Currently I am connecting to a VPN that provides a few DNS search
entries. One of these domains on the search path is having DNS
resolution problems. This is not per se the the problem I am writing
this email for.
The problem is that starting Firefox and Thunderbird take a long time,
it took time to detect the DNS resolution problem was the origin of
these timeouts. I am not using that domain that is having resolution
problems.
The real culprit is the default `fedora` hostname, instead of localhost.
Starting a Wireshark capture there are DNS searches for
fedora.domain_failing.tld, when starting Firefox and Thunderbird. The
presence of the search path on generated /etc/resolv.conf isn't the
cause of these DNS searches, I edited them out while the VPN was still
active.
Even 'ping fedora' start doing these searches with the search paths
appended. 'ping localhost' doesn't do that.
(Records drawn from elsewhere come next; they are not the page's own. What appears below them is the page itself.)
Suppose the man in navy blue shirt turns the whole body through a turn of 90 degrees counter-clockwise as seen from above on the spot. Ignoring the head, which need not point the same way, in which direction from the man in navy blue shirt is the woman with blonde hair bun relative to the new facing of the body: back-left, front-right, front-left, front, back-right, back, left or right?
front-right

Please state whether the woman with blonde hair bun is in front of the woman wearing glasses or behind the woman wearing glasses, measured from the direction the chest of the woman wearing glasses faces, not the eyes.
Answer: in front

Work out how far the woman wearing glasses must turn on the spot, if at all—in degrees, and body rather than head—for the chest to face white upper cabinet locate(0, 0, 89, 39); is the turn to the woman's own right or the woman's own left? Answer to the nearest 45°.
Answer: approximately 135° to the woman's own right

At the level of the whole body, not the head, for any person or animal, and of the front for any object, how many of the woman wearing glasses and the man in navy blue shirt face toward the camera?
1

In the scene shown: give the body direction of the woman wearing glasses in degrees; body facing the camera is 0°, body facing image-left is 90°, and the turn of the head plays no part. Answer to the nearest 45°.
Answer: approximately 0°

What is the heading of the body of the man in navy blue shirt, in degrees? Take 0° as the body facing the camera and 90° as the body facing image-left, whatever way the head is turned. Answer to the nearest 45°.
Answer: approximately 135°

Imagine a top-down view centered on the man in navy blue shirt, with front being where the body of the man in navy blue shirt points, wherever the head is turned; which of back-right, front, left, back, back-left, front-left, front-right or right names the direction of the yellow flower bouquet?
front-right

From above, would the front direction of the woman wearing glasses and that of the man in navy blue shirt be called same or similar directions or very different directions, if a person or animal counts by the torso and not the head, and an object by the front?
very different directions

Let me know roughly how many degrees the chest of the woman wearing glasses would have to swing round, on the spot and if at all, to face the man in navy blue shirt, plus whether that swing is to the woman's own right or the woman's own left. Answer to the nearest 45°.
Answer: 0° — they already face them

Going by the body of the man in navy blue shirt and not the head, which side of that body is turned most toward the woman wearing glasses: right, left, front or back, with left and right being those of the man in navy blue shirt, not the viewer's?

The only workaround to this
issue is to add fedora to the localhost entries on /etc/hosts.
This in some way is a DNS leak, even on a VPN with perfectly working DNS
resolution, the fedora name should not be searched on these domains
until I am using the fedora full hostname on these domains. Even worse
when simply starting applications like Firefox o Thunderbird.
Maybe changing the default hostname to fedora wasn't a good idea after
all, or at least fedora should be added to the default /etc/hosts.